Function Order: Fe-Si-Ne-Ti

Mary is incredibly straightforward with her opinions and feelings; she will immediately address things with other people, in the way Fe-doms do. They are direct and want to clear the air. She wastes no time in telling people to get out of her way, or in unburdening her heart with them. She also knows how to play a successful game of politics, by going along with and appeasing powerful people while strategizing for her own future. Even though her faith separates her from her brother, Mary is able to mother him and win over his approval, allowing her to remain safely at court. She’s politer and more able to form alliances than Elizabeth, but also refuses to stay anywhere she does not feel free to be true to her beliefs. Instead of conforming and converting like her brother demands, she leaves the court for the safety of the country and other like-minded Catholics. She comes to be with Elizabeth on the day of Seymour’s execution, since she assumes “no one wants to be alone” (Elizabeth says she does, in fact, want to be alone, but Mary cannot fathom this). She is very attached to her beliefs, which support longevity in some form. Si is all about connecting to what has endured across the centuries and what is sustainable in the future; such as the monarchy, her place in the line of succession, her acceptance of a male lineage (feeling grateful that she is ‘unimportant’ so long as Edward lives), and being aware of the parameters of being a woman in her own time period. She works within the system, rather than attempts to reform it, and does so successfully. But she also shows some low Ne in her indecision; she fears for her personal safety, and thinks about leaving England for Spain, but changes her mind at the last minute. She will not abandon her home, but seek to reform it, as she plans for her own potential future (even though she cannot be sure the throne will ever be hers). Her flaws come from low Ti – she isn’t always aware of her own biases and does not question her conclusions enough. She over-relies on her emotions and loyalty to the Church, rather than question its validity. Mary wants to feel secure in her beliefs, not to wonder if they might be wrong. And she will not compromise on them, even if it costs her greatly.

Enneagram: 6w5 sp/so

Mary is both interested in creating alliances for her own personal safety and in playing a long-term game of keeping herself out of trouble. She cautions Elizabeth several times not to trust people and says that only confide in God, since he’s the only one that can be trusted (and will not share your secrets). After Elizabeth gets into trouble with Thomas Seymour and is implicated in a plot to steal the throne, Mary gives her the equivalent of an “I told you so” speech (a pure 6 tactic; I warned you, I saw this coming, and you didn’t listen, so you’re an idiot).

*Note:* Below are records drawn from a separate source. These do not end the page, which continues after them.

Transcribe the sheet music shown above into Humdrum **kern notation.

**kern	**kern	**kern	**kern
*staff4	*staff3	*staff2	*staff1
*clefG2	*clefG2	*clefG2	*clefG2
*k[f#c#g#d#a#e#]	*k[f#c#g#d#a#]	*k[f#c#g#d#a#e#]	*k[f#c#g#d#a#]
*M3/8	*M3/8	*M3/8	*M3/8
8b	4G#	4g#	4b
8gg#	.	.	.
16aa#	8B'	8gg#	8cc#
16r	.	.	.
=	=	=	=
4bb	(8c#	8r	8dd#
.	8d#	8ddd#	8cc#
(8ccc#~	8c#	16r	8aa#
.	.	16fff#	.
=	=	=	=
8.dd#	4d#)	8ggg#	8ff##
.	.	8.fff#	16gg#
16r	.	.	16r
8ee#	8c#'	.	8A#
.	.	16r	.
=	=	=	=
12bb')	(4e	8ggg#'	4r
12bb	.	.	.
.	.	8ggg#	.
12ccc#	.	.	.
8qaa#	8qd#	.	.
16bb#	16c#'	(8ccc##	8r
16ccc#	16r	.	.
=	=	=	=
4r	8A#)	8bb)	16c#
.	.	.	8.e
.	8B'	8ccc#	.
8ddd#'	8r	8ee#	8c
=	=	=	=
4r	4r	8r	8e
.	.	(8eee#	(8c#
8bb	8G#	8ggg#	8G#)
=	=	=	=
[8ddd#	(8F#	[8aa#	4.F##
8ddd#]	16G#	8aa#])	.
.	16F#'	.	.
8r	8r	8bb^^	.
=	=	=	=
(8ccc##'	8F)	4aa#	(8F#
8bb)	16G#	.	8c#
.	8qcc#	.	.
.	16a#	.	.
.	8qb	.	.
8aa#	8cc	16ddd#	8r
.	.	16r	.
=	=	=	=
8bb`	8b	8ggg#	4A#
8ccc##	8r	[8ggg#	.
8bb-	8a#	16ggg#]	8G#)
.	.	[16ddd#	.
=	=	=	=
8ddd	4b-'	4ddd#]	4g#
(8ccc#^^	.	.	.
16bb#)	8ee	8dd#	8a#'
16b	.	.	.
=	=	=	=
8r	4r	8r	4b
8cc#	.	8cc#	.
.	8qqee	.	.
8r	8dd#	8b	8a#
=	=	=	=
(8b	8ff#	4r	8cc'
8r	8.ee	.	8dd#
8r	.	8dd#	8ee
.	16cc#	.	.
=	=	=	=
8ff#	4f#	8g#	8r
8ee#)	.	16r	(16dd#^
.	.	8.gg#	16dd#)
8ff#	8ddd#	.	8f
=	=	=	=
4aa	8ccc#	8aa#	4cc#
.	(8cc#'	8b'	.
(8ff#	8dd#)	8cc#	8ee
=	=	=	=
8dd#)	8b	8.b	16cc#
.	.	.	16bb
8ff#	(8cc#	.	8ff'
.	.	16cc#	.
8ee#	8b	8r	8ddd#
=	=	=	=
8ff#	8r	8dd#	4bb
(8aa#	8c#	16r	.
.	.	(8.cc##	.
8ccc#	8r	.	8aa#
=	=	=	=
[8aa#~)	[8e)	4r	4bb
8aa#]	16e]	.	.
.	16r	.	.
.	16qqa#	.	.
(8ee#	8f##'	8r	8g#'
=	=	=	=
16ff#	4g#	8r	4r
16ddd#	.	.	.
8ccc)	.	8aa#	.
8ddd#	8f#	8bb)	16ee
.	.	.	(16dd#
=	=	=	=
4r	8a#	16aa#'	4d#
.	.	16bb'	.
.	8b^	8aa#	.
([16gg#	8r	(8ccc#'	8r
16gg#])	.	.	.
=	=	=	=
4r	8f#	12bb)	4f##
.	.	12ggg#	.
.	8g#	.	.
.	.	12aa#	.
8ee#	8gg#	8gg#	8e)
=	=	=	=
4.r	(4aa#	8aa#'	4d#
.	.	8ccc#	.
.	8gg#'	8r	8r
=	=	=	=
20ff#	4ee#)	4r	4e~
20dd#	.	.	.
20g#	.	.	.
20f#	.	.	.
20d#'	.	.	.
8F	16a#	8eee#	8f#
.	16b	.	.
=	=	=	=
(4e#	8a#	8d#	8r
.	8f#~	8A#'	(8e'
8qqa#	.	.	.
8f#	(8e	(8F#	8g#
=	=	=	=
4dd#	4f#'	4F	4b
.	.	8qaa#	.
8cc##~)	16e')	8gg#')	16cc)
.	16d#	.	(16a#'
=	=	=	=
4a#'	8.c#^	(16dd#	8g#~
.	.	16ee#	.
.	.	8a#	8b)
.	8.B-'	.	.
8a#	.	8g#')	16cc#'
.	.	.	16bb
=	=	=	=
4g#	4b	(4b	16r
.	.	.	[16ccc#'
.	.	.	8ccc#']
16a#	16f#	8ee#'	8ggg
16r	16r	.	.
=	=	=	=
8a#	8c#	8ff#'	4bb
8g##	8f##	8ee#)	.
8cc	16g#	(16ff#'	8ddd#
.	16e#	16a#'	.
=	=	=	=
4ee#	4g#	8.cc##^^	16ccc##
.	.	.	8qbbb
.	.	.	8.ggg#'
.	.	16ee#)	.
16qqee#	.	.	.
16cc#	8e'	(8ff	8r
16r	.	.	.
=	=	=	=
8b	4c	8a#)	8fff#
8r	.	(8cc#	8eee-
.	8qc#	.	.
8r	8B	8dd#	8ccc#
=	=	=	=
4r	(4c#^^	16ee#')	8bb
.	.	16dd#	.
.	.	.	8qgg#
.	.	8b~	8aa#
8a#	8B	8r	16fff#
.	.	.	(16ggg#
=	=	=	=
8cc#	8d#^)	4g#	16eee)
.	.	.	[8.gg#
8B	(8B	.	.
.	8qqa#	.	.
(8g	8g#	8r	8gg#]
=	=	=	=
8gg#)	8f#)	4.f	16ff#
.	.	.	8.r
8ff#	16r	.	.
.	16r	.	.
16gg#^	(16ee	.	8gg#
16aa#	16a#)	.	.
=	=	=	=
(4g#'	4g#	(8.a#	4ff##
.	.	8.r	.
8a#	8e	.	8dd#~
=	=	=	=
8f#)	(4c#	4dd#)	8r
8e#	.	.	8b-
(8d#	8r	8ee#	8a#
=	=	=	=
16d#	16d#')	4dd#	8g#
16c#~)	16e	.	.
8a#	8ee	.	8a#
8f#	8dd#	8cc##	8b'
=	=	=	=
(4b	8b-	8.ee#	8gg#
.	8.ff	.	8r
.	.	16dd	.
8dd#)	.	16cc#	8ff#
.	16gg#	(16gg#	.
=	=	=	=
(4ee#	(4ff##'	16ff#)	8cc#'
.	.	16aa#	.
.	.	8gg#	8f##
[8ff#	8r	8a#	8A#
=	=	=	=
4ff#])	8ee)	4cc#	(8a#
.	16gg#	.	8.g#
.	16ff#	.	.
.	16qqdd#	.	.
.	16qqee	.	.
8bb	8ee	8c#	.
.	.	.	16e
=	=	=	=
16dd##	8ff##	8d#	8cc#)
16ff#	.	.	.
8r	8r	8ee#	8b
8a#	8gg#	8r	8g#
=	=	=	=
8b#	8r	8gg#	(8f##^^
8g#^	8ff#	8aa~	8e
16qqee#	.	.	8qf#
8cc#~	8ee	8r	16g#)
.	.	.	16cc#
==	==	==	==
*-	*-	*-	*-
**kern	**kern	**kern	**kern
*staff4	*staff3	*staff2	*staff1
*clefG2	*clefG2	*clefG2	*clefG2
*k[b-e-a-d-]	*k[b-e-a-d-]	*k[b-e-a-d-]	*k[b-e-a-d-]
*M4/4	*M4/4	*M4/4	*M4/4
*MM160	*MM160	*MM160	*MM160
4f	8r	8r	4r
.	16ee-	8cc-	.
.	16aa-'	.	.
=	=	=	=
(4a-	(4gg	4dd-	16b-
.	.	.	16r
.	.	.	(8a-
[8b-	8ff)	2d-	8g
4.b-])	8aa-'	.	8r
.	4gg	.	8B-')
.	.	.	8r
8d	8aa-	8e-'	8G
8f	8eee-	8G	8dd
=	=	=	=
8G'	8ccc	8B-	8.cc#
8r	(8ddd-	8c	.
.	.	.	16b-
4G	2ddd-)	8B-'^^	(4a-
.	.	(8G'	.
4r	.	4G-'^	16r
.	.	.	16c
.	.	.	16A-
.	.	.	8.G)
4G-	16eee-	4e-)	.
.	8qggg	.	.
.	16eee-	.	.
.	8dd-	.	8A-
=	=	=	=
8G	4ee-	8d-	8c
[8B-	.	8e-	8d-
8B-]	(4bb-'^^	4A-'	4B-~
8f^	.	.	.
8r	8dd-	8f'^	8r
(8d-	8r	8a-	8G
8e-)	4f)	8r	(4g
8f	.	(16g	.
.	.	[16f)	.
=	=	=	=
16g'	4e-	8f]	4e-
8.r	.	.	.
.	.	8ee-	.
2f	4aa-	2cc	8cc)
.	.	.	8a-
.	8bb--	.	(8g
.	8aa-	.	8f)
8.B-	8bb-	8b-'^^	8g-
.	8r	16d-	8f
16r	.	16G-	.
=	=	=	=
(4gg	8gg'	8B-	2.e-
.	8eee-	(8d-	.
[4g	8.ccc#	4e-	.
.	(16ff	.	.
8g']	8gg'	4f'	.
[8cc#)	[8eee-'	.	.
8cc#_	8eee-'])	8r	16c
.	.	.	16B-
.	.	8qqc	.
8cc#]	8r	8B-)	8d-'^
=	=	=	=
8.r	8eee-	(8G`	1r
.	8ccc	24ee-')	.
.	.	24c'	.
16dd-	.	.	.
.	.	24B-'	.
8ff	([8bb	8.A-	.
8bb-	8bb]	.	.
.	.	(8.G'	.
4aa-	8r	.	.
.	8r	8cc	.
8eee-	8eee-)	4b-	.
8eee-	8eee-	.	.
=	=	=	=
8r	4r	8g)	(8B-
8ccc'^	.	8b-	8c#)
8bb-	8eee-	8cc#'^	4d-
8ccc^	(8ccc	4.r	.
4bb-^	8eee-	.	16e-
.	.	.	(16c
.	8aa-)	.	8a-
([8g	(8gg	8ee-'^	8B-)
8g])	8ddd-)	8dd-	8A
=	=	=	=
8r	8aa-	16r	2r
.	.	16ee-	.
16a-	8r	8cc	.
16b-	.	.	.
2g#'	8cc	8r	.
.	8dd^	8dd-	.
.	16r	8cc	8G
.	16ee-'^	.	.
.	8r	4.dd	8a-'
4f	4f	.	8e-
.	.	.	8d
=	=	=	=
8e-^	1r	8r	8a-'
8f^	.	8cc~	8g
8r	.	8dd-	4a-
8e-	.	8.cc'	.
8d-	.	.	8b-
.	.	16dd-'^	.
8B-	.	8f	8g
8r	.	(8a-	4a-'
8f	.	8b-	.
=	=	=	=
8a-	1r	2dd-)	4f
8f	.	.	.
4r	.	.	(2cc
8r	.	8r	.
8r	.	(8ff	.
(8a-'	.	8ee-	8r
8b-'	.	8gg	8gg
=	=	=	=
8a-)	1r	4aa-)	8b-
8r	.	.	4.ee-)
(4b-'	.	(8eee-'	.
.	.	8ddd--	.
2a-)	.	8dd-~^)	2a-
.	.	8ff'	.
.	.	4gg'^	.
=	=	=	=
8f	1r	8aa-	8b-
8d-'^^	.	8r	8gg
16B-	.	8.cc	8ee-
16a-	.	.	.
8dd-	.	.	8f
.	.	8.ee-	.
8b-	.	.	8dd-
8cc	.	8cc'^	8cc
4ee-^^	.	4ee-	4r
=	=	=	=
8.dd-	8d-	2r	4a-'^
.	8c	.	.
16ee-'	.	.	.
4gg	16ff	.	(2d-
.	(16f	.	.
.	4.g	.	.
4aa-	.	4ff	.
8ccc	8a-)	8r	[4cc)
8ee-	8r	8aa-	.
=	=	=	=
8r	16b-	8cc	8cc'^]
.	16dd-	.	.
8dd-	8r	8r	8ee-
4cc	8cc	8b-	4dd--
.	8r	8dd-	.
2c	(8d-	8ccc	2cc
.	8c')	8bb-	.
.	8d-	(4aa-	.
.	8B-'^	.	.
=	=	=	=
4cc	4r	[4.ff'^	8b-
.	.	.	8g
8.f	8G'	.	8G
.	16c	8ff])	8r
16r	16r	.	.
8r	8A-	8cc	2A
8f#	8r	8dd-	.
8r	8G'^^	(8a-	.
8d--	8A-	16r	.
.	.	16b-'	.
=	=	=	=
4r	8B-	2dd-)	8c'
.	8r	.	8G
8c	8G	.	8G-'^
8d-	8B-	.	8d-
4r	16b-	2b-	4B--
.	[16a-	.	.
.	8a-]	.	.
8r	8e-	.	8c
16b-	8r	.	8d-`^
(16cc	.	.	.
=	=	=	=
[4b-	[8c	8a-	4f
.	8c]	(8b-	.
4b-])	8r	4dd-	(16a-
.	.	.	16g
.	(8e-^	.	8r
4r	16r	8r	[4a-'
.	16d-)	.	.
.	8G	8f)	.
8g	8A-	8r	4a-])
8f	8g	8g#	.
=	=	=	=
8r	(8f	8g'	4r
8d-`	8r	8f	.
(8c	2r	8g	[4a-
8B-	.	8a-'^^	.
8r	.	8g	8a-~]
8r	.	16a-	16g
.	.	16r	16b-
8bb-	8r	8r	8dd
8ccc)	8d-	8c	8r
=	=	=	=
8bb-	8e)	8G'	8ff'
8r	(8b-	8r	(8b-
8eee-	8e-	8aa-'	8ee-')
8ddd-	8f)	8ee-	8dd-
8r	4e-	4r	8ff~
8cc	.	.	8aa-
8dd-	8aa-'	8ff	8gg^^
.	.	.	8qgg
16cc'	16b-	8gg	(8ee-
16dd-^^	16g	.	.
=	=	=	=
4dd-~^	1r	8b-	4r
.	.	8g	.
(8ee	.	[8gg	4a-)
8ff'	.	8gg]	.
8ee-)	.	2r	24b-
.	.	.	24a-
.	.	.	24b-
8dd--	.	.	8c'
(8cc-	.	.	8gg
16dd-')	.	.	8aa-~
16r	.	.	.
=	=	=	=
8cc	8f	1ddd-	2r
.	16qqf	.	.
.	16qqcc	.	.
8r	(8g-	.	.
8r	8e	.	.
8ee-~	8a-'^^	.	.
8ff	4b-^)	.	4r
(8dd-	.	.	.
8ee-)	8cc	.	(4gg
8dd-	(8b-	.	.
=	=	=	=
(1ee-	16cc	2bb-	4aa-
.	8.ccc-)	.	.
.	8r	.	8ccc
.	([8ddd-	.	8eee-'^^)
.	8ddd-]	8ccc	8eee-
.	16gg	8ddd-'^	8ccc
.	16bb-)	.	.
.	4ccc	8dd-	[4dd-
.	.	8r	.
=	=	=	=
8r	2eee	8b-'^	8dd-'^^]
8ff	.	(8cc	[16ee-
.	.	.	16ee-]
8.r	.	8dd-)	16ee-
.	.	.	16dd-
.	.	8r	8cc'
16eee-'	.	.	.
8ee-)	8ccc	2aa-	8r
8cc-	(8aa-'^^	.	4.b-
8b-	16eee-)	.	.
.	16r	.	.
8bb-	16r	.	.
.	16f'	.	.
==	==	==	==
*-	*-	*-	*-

She tries to draw people to her, so she isn’t alone, always seeking security through togetherness; first with Elizabeth, then her attempts to win over her brother, then with the Spanish ambassador, and even with Somerset at the end. She is also surprisingly tolerant of differences and welcomes people being honest and truthful with her; she doesn’t tell the ambassador who she is, since she enjoys being spoken to frankly for once. Her 5 wing makes her suspicious of others and somewhat withdrawn; she fears the consequences of trusting the wrong people, and puts her faith mostly in an institution. She is fiercely loyal to the Catholic Church, but also afraid that she might be persecuted or even executed for her beliefs, even if she’s unwilling and unable to change them. Over time, we see her grow in determination; she will not abandon England, but ‘reform it’ and return it to the true faith. (6w5s can often become attached to institutions as their source of stability.)